• [Goal 1]
Translate this sentence from the email about SIP failover into Spanish: "Am I understanding your thought process correctly?"

• [Selected extract]
%%
Just because you cannot ICMP Ping the SIP Peer at L3, doesn't mean you cannot OPTIONs them.
Am I understanding your thought process correctly?
On Thu, Dec 20, 2018 at 11:53 AM Ryan Huff <ryanhuff at outlook.com<mailto:ryanhuff at outlook.com>> wrote:
Thanks,
Ryan Huff, CCDP, CCNP
Cisco Certified Network and Design Professional
________________________________
From: Ryan Huff <ryanhuff at outlook.com<mailto:ryanhuff at outlook.com>>
Sent: Thursday, December 20, 2018 12:46 PM
To: Erik Anderson
Subject: Re: [cisco-voip] SIP Fail over
Not sure what kind of code you're working with but if its modern, you could try server groups. Here is a snippet from one of mine (using AT&T admitidly), sanitized for the NSA ...
voice class server-group 100
ipv4 12.x.x.x preference 1
ipv4 12.x.x.x preference 2
ipv4 12.x.x.x preference 3
ipv4 12.x.x.x preference 1
description PSTN SIGNALING PEERS
!
%%
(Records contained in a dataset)
%%
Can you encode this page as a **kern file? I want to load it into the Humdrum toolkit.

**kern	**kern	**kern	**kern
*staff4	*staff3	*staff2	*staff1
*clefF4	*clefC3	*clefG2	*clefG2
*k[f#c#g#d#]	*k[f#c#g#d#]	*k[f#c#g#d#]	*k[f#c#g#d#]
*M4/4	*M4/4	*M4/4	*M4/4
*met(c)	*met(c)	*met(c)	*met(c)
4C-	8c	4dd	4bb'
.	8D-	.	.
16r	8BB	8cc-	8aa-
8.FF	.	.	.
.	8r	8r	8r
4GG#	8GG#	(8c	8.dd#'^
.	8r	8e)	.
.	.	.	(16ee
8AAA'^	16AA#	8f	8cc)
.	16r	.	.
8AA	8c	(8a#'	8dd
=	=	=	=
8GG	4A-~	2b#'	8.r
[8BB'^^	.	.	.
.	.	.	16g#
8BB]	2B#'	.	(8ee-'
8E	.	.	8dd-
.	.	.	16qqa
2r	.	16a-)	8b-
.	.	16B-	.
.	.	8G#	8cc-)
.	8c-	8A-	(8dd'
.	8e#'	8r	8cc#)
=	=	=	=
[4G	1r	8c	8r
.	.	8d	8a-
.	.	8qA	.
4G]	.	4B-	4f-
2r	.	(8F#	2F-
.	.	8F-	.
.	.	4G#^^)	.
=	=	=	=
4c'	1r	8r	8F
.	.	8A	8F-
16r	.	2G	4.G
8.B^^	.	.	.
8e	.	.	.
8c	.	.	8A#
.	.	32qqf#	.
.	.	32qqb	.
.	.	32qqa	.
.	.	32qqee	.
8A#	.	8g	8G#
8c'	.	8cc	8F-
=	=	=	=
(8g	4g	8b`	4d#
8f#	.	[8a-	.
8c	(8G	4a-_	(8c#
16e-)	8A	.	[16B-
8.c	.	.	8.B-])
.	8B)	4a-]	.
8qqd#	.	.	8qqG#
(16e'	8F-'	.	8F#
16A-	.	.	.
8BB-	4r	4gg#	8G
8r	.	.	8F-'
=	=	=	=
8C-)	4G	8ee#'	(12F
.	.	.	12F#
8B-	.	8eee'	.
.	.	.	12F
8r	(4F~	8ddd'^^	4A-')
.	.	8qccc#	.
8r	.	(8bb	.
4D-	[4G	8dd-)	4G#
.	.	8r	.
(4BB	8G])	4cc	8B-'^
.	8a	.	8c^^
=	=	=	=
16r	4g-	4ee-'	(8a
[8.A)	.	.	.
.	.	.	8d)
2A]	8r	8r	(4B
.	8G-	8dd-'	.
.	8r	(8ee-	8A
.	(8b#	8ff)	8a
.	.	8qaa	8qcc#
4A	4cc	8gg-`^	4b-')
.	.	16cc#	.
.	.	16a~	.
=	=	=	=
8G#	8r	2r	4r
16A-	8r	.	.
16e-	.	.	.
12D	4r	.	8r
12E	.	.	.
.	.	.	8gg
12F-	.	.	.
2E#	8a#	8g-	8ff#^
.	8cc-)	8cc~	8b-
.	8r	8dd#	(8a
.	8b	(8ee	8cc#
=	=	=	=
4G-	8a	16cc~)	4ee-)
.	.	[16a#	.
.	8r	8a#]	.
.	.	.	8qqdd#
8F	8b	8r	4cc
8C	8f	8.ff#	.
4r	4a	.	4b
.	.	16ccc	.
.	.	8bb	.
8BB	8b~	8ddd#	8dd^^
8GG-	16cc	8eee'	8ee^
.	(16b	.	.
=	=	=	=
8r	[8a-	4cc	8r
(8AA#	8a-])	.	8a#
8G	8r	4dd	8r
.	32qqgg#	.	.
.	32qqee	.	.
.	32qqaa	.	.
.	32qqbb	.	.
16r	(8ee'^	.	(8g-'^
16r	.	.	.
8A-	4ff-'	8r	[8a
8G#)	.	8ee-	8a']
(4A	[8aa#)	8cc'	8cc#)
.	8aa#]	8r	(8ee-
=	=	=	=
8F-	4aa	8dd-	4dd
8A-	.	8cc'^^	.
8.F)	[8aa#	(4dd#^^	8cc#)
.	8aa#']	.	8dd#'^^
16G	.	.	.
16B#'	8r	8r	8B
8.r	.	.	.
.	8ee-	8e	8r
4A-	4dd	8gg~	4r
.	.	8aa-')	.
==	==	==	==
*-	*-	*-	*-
%%
• [Goal 2]
Count the lines of the records that contain the string "kern" and give only the number.

• [Task answer 1]
¿Estoy entendiendo correctamente tu razonamiento?

• [Task answer 2]
2